"It is very lovely," said Gud, as he fingered her mother's hair. "I think I should have loved your mother, and it is very sweet of you to wear this hair in remembrance of her. Most women who have risen to your intellectual heights forget their mothers."
"It is very kind of you to say that, but distinction is in being different, and so we ultra-intelligent women are again showing respect for our mothers to distinguish us from the mob of the commonplace intellectuals who came flopping into the pool of progress and muddied the water.... It is a great race, dear Gud, this struggle to keep ahead of the apings of the stupid."
"Yes, yes, so I find it. Little up-start muddling gods have quite fogged up the milky way with their nebulous creations—but pardon me if I suggest that I would rather that you put your mother's hair back on."
She had some difficulty in putting her mother's hair on straight; so Gud reached over, and with a few deft touches, arranged it for her. Then, plucking a button from his robe, he burnished it on his sleeve until it shone silvery bright, and then he held it before her. She looked into the mirroring silver and gave a little rapturous cry of joy, for the hair of her mother, on which they had both wasted so much henna, had been turned into a brilliant shade of fluorescent opalescence—a color that no artist of the Latin Quarter had ever painted and that no artist of the Village had ever imagined.
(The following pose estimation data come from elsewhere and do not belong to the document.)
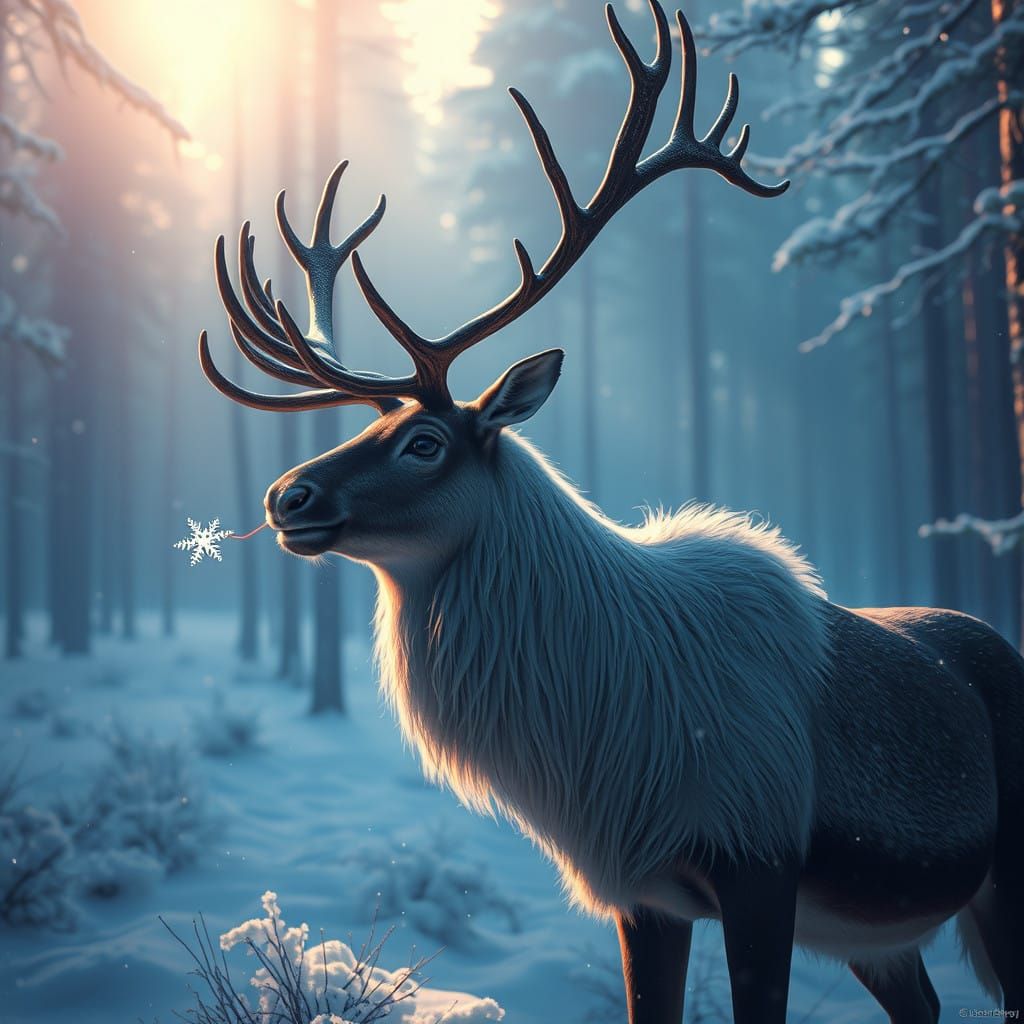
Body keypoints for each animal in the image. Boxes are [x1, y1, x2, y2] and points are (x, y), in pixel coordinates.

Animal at [198, 3, 1024, 1021]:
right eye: (375, 424)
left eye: (424, 441)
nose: (287, 496)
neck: (602, 744)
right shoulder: (646, 894)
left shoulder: (760, 861)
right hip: (878, 933)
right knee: (927, 1003)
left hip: (1002, 885)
"Oh, Gud," she cried, "now I know that I love you, for they will go mad about it and I shall be the queen of the studios."
"I would rather that you remain just a woman as you have so sweetly shown yourself to be."
"Never!" cried she who wanted something that no one could understand, "never, never, will I be content to be just a woman! I must be, oh so much more. I must have super-personality, and hyper-yearnings, and ultra-strivings and transcendent seekings after ultimate mysteries—really I don't think you understand me at all!"
"Has any one ever understood you?" asked Gud.
"No," she breathed in soft expectancy.
"Only a little while ago you were searching for something that no one could understand—have we not found it in yourself?"